Supplied data:
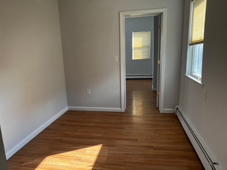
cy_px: 85
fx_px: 170
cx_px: 114
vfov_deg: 53.1
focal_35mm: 26
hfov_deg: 67.3
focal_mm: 5.7
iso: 50
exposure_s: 1/164
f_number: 1.5
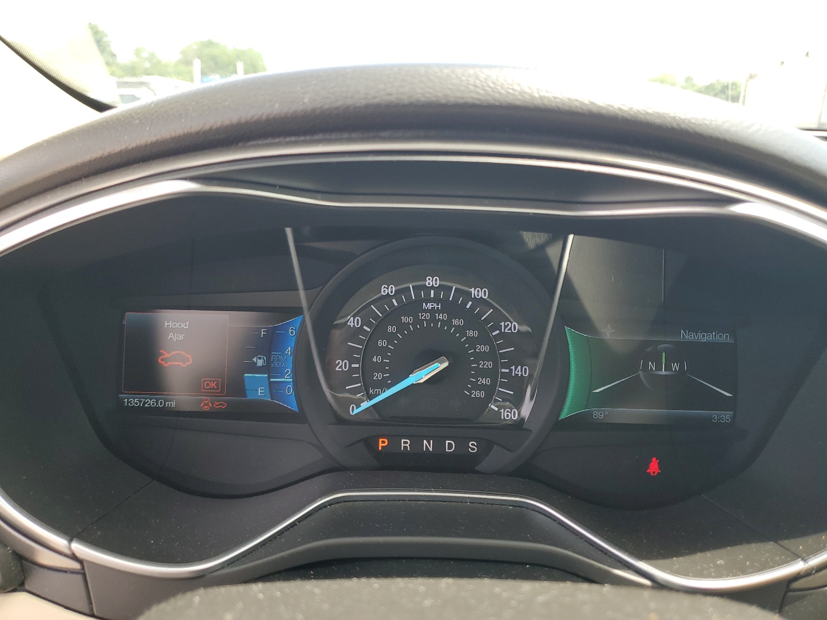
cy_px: 310
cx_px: 414
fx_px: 621
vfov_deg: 53.1
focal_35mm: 26
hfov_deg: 67.3
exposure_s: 1/217
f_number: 1.5
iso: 50
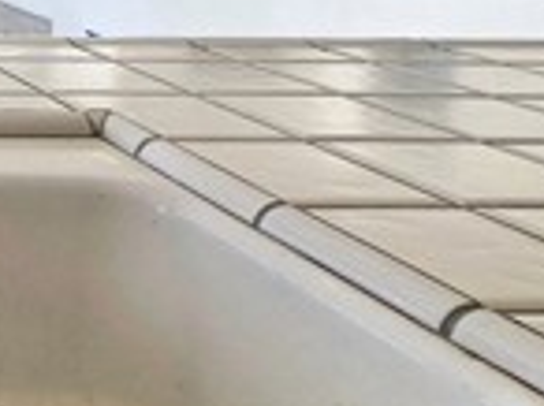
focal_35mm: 57
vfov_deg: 22.1
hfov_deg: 21.5
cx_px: -443
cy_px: -164
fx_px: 894
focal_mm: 2.2
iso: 64
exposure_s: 1/2000
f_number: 2.2
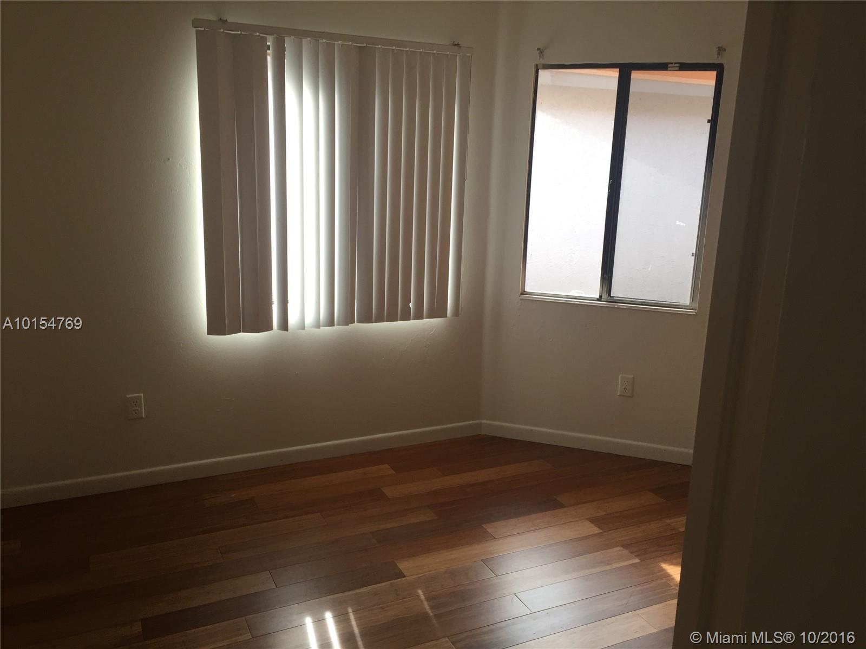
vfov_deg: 48.2
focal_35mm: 29
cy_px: 324
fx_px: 726
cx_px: 433
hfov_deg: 61.7
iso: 50
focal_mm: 4.15
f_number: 2.2
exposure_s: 1/120
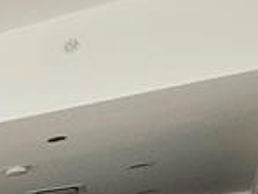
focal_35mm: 90
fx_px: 671
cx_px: -465
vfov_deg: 14.1
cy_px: 373
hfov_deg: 12.4
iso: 100
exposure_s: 1/359
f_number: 2.2
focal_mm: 2.2
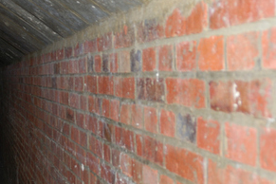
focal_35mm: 65
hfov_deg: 28.0
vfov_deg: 20.9
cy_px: 96
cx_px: -34
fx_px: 498
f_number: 4
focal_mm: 18
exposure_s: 1/60
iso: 100
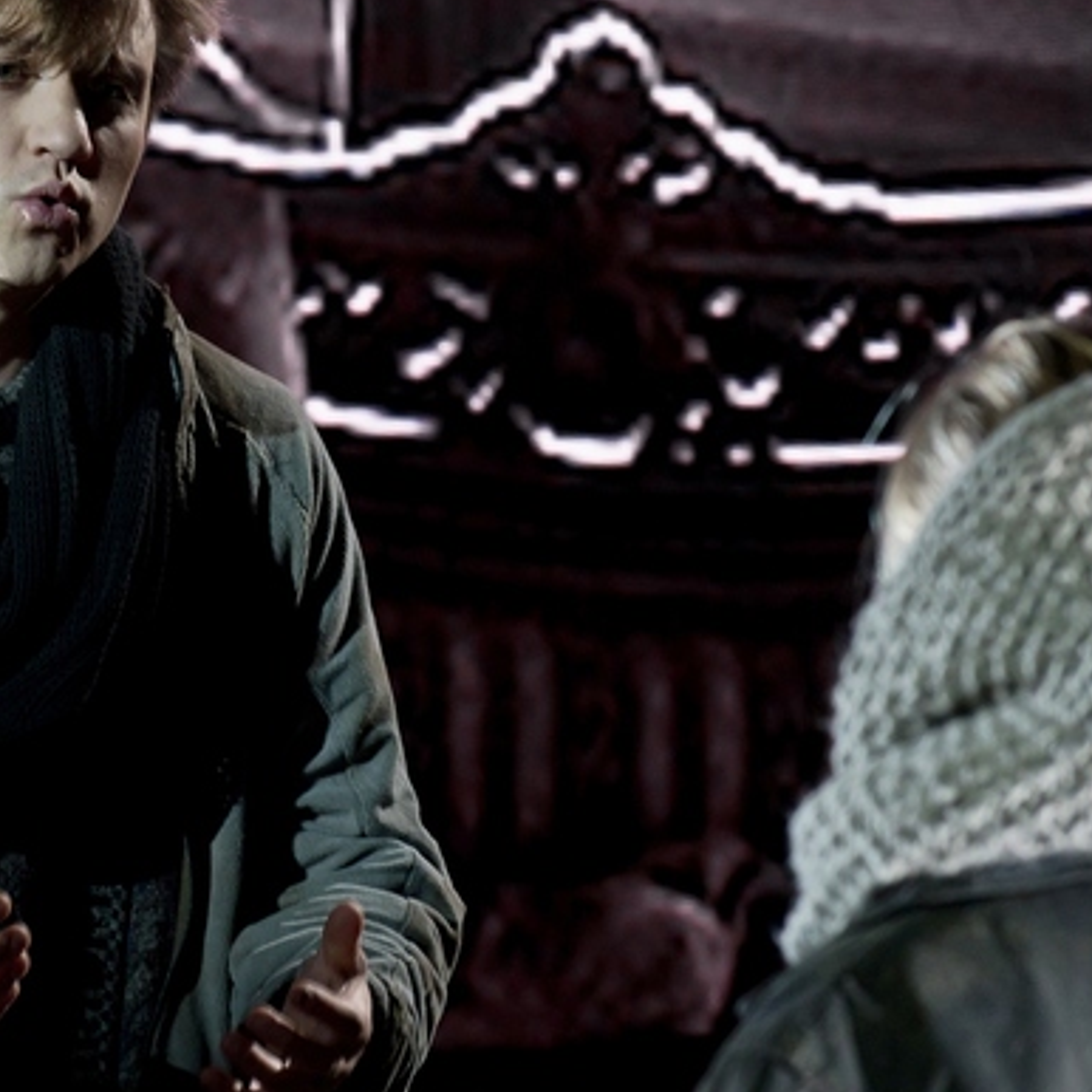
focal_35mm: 308
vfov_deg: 5.7
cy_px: 443
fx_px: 10993
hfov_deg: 5.7
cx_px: 235
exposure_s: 1/60
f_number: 4.5
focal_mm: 140
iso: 2000
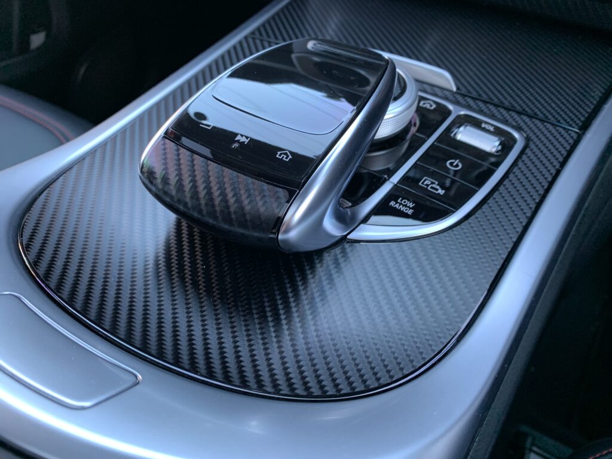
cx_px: 306
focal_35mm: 26
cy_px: 230
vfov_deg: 53.1
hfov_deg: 67.3
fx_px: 460
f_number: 1.8
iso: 100
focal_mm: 4.25
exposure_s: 1/60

Problem to work on: Skip the images and set down the rest of the data unchanged.

Response area:
cy_px: 85
fx_px: 170
cx_px: 114
vfov_deg: 53.1
focal_35mm: 26
hfov_deg: 67.3
focal_mm: 5.7
iso: 50
exposure_s: 1/164
f_number: 1.5
cy_px: 310
cx_px: 414
fx_px: 621
vfov_deg: 53.1
focal_35mm: 26
hfov_deg: 67.3
exposure_s: 1/217
f_number: 1.5
iso: 50
focal_35mm: 57
vfov_deg: 22.1
hfov_deg: 21.5
cx_px: -443
cy_px: -164
fx_px: 894
focal_mm: 2.2
iso: 64
exposure_s: 1/2000
f_number: 2.2
vfov_deg: 48.2
focal_35mm: 29
cy_px: 324
fx_px: 726
cx_px: 433
hfov_deg: 61.7
iso: 50
focal_mm: 4.15
f_number: 2.2
exposure_s: 1/120
focal_35mm: 90
fx_px: 671
cx_px: -465
vfov_deg: 14.1
cy_px: 373
hfov_deg: 12.4
iso: 100
exposure_s: 1/359
f_number: 2.2
focal_mm: 2.2
focal_35mm: 65
hfov_deg: 28.0
vfov_deg: 20.9
cy_px: 96
cx_px: -34
fx_px: 498
f_number: 4
focal_mm: 18
exposure_s: 1/60
iso: 100
focal_35mm: 308
vfov_deg: 5.7
cy_px: 443
fx_px: 10993
hfov_deg: 5.7
cx_px: 235
exposure_s: 1/60
f_number: 4.5
focal_mm: 140
iso: 2000
cx_px: 306
focal_35mm: 26
cy_px: 230
vfov_deg: 53.1
hfov_deg: 67.3
fx_px: 460
f_number: 1.8
iso: 100
focal_mm: 4.25
exposure_s: 1/60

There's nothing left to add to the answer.